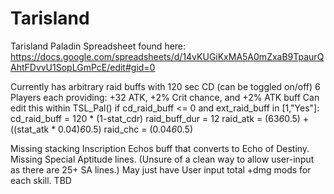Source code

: # Tarisland
Tarisland Paladin Spreadsheet found here: https://docs.google.com/spreadsheets/d/14vKUGiKxMA5A0mZxaB9TpaurQAhtFDvvU1SopLGmPcE/edit#gid=0
    
Currently has arbitrary raid buffs with 120 sec CD (can be toggled on/off)
    6 Players each providing: +32 ATK, +2% Crit chance, and +2% ATK buff
    Can edit this within TSL_Pal()
              if cd_raid_buff <= 0 and ext_raid_buff in [1,"Yes"]:
                cd_raid_buff = 120  * (1-stat_cdr)
                raid_buff_dur = 12
                raid_atk = (63*6*0.5) + ((stat_atk * 0.04)*6*0.5)
                raid_chc = (0.04*6*0.5)

Missing stacking Inscription Echos buff that converts to Echo of Destiny.
Missing Special Aptitude lines. (Unsure of a clean way to allow user-input as there are 25+ SA lines.)
    May just have User input total +dmg mods for each skill. TBD
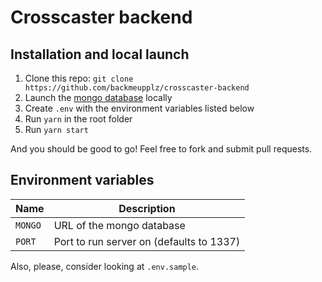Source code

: # Crosscaster backend

## Installation and local launch

1. Clone this repo: `git clone https://github.com/backmeupplz/crosscaster-backend`
2. Launch the [mongo database](https://www.mongodb.com/) locally
3. Create `.env` with the environment variables listed below
4. Run `yarn` in the root folder
5. Run `yarn start`

And you should be good to go! Feel free to fork and submit pull requests.

## Environment variables

| Name    | Description                              |
| ------- | ---------------------------------------- |
| `MONGO` | URL of the mongo database                |
| `PORT`  | Port to run server on (defaults to 1337) |

Also, please, consider looking at `.env.sample`.
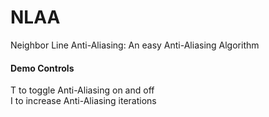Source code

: # NLAA
Neighbor Line Anti-Aliasing: An easy Anti-Aliasing Algorithm 
#### Demo Controls
T to toggle Anti-Aliasing on and off  
I to increase Anti-Aliasing iterations
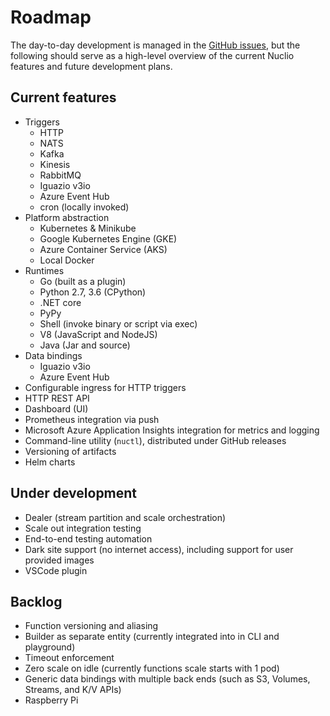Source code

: # Roadmap

The day-to-day development is managed in the [GitHub issues](https://github.com/nuclio/nuclio/issues), but the following should serve as a high-level overview of the current Nuclio features and future development plans.

## Current features

- Triggers
    - HTTP
    - NATS
    - Kafka
    - Kinesis
    - RabbitMQ
    - Iguazio v3io
    - Azure Event Hub
    - cron (locally invoked)
- Platform abstraction
    - Kubernetes & Minikube
    - Google Kubernetes Engine (GKE)
    - Azure Container Service (AKS)
    - Local Docker
- Runtimes
    - Go (built as a plugin)
    - Python 2.7, 3.6 (CPython)
    - .NET core
    - PyPy
    - Shell (invoke binary or script via exec)
    - V8 (JavaScript and NodeJS)
    - Java (Jar and source)
- Data bindings
    - Iguazio v3io
    - Azure Event Hub
- Configurable ingress for HTTP triggers
- HTTP REST API
- Dashboard (UI)
- Prometheus integration via push
- Microsoft Azure Application Insights integration for metrics and logging
- Command-line utility (`nuctl`), distributed under GitHub releases
- Versioning of artifacts
- Helm charts

## Under development

- Dealer (stream partition and scale orchestration)
- Scale out integration testing
- End-to-end testing automation
- Dark site support (no internet access), including support for user provided images
- VSCode plugin

## Backlog

- Function versioning and aliasing
- Builder as separate entity (currently integrated into in CLI and playground) 
- Timeout enforcement
- Zero scale on idle (currently functions scale starts with 1 pod)
- Generic data bindings with multiple back ends (such as S3, Volumes, Streams, and K/V APIs)
- Raspberry Pi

※

* _What the task requires_: Go down the entries above from the line containing "Missing stacking Inscription" to the line containing "- End-to-end testing automation" and write out each line exactly, leaving pictures out.

* _Exercise result_:
Missing stacking Inscription Echos buff that converts to Echo of Destiny.
Missing Special Aptitude lines. (Unsure of a clean way to allow user-input as there are 25+ SA lines.)
    May just have User input total +dmg mods for each skill. TBD
Source code

: # Crosscaster backend

## Installation and local launch

1. Clone this repo: `git clone https://github.com/backmeupplz/crosscaster-backend`
2. Launch the [mongo database](https://www.mongodb.com/) locally
3. Create `.env` with the environment variables listed below
4. Run `yarn` in the root folder
5. Run `yarn start`

And you should be good to go! Feel free to fork and submit pull requests.

## Environment variables

| Name    | Description                              |
| ------- | ---------------------------------------- |
| `MONGO` | URL of the mongo database                |
| `PORT`  | Port to run server on (defaults to 1337) |

Also, please, consider looking at `.env.sample`.
Source code

: # NLAA
Neighbor Line Anti-Aliasing: An easy Anti-Aliasing Algorithm 
#### Demo Controls
T to toggle Anti-Aliasing on and off  
I to increase Anti-Aliasing iterations
Source code

: # Roadmap

The day-to-day development is managed in the [GitHub issues](https://github.com/nuclio/nuclio/issues), but the following should serve as a high-level overview of the current Nuclio features and future development plans.

## Current features

- Triggers
    - HTTP
    - NATS
    - Kafka
    - Kinesis
    - RabbitMQ
    - Iguazio v3io
    - Azure Event Hub
    - cron (locally invoked)
- Platform abstraction
    - Kubernetes & Minikube
    - Google Kubernetes Engine (GKE)
    - Azure Container Service (AKS)
    - Local Docker
- Runtimes
    - Go (built as a plugin)
    - Python 2.7, 3.6 (CPython)
    - .NET core
    - PyPy
    - Shell (invoke binary or script via exec)
    - V8 (JavaScript and NodeJS)
    - Java (Jar and source)
- Data bindings
    - Iguazio v3io
    - Azure Event Hub
- Configurable ingress for HTTP triggers
- HTTP REST API
- Dashboard (UI)
- Prometheus integration via push
- Microsoft Azure Application Insights integration for metrics and logging
- Command-line utility (`nuctl`), distributed under GitHub releases
- Versioning of artifacts
- Helm charts

## Under development

- Dealer (stream partition and scale orchestration)
- Scale out integration testing
- End-to-end testing automation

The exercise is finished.